Hong Kong's immigration department will now allow the sisters, who go by the names Reem and Rawana, to stay in the city until April 8 after their latest extension expired last Thursday, according to human rights lawyer, Michael Vidler.
In an exclusive story published by CNN last month, Reem and Rawana said they were stopped in the transit area of Hong Kong International Airport by Saudi consular officials as they flew from Colombo, Sri Lanka, to Melbourne, Australia, via Hong Kong last September.
The sisters have accused Saudi officials of attempting to kidnap them by taking their passports, canceling their onward journey to Melbourne and re-booking them on a flight to Riyadh via Dubai.
They refused to board the flight and fled the airport.
Since September, the sisters, aged 20 and 18, have been hiding in the city, fearing their family will try to find them or Saudi officials will succeed in attempts to send them back.
"The sisters have received confirmation from Hong Kong immigration authorities that their presence in Hong Kong will be tolerated until April 8, but are concerned by assertions made by immigration authorities that they are liable to prosecution and removal despite being tolerated; and by the length of time being taken by the third county place of safety to grant them asylum," said Vidler.
"We are urgently seeking clarification from Hong Kong immigration authorities and continue to press for a determination of their emergency visa application."
CNN contacted the Hong Kong immigration department about the sisters' approval to stay but it declined to comment on specific cases. The Saudi Foreign Ministry and Saudi consulate in Hong Kong have not responded to CNN's request for comment. Hong Kong police are investigating their claims.
Flight from Colombo
The two sisters told CNN they fled Saudi Arabia because their lives had become intolerable. They said they were treated liked "slaves," physically abused by their family and forced to comply with the country's guardianship system which left them little hope of living as free women in the future.
They'd also renounced Islam which is a crime that carries the threat of death in Saudi Arabia.
The sisters seized their chance to flee during a family holiday in Colombo, Sri Lanka.
They had already applied for Australian tourist visas online, and had planned to stay just two hours in transit in Hong Kong before taking an onward flight to Melbourne.
However, as soon as the women stepped off the plane, they say two men approached them and asked for their passports and boarding passes.

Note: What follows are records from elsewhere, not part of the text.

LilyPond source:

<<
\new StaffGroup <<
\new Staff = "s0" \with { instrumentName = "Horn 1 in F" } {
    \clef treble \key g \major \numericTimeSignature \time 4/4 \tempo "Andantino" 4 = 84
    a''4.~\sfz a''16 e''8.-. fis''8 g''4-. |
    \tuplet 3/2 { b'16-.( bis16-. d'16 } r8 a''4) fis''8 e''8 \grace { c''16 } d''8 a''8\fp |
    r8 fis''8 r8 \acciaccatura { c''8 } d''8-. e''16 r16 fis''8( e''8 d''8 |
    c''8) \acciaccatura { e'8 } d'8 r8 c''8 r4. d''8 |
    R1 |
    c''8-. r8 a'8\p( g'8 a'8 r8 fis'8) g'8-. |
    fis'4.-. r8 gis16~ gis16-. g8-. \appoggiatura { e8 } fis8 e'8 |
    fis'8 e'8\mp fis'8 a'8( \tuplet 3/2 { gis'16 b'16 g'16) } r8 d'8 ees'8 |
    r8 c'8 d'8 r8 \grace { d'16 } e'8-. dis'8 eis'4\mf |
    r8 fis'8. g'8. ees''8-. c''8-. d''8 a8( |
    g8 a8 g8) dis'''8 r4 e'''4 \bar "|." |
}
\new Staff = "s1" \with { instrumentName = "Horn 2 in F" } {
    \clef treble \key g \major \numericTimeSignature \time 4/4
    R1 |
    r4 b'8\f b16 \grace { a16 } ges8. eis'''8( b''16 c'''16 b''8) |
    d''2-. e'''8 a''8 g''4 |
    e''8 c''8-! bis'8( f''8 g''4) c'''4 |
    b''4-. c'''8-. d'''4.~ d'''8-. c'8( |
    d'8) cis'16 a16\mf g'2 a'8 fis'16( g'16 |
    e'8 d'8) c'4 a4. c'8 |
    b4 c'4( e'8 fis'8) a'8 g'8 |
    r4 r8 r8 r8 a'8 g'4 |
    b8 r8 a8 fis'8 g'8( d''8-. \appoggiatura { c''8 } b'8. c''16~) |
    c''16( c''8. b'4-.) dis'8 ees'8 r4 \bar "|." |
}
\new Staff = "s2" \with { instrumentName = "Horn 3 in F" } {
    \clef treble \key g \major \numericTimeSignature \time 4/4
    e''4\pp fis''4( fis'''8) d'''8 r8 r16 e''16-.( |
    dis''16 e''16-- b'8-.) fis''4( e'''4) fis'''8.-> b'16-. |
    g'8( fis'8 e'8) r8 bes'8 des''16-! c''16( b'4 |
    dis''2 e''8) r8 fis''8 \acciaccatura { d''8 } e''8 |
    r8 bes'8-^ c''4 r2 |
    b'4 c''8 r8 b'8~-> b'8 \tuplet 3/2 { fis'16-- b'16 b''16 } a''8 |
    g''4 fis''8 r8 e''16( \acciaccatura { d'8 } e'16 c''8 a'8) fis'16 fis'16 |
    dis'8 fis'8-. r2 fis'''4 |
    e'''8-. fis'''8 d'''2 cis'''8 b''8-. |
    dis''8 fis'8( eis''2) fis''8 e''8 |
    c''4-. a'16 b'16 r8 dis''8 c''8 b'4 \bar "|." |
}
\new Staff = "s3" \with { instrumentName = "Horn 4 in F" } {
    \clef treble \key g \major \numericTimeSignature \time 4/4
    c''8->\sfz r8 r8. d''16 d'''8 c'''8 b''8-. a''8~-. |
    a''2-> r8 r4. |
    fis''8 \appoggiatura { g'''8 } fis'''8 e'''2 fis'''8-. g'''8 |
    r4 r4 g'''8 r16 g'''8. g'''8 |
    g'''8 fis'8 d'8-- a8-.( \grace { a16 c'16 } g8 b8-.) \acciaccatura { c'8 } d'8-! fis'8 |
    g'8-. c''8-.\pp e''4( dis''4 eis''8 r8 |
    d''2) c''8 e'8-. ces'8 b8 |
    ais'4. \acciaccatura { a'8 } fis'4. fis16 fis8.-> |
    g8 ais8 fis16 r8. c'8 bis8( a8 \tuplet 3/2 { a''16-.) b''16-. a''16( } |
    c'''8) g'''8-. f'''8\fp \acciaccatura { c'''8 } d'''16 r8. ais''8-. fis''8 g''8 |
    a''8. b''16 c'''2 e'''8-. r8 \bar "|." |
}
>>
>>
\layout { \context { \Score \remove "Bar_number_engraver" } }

The sisters say the men led them to another area of the airport, where Vidler said they canceled the women's Cathay Pacific flight to Melbourne and booked them, without their knowledge, on an Emirates flight to Riyadh, via Dubai.
Eventually, after refusing to go with the men, the sisters left the airport.
The sisters say their family has attempted to find them.
Four days after they arrived, police picked them up from a hotel for questioning after their father and uncle came to the city and filed a missing persons report.
The women say they were held in a room by police for six hours, where they repeatedly refused requests from their father and their uncle to see them.
Police eventually drove them back to their hotel. By that time, it was after midnight and the women hurriedly packed their bags and fled.
Since then they have moved from safe house to safe house, as they seek a visa in a safe country.
Vidler does not want to publicly name the third country at the centre of the visa application. He says it's because the sisters have "well-founded fears" that it would endanger their future safety.
"If they give the name of the third country or place of safety where they may eventually be settled, they'd remain at risk from their family who clearly have high contacts in the Saudi government and at risk from the Saudi government," Vidler said. "They want to be able to live their lives in safety, rather than forever being worried about the prospect of whether they may be abducted, or that there may be a further attempt to abduct them."
Reem, 20, told CNN last week, "I feel afraid in Hong Kong and I just hope that our emergency visa for the third safe country will be granted soon."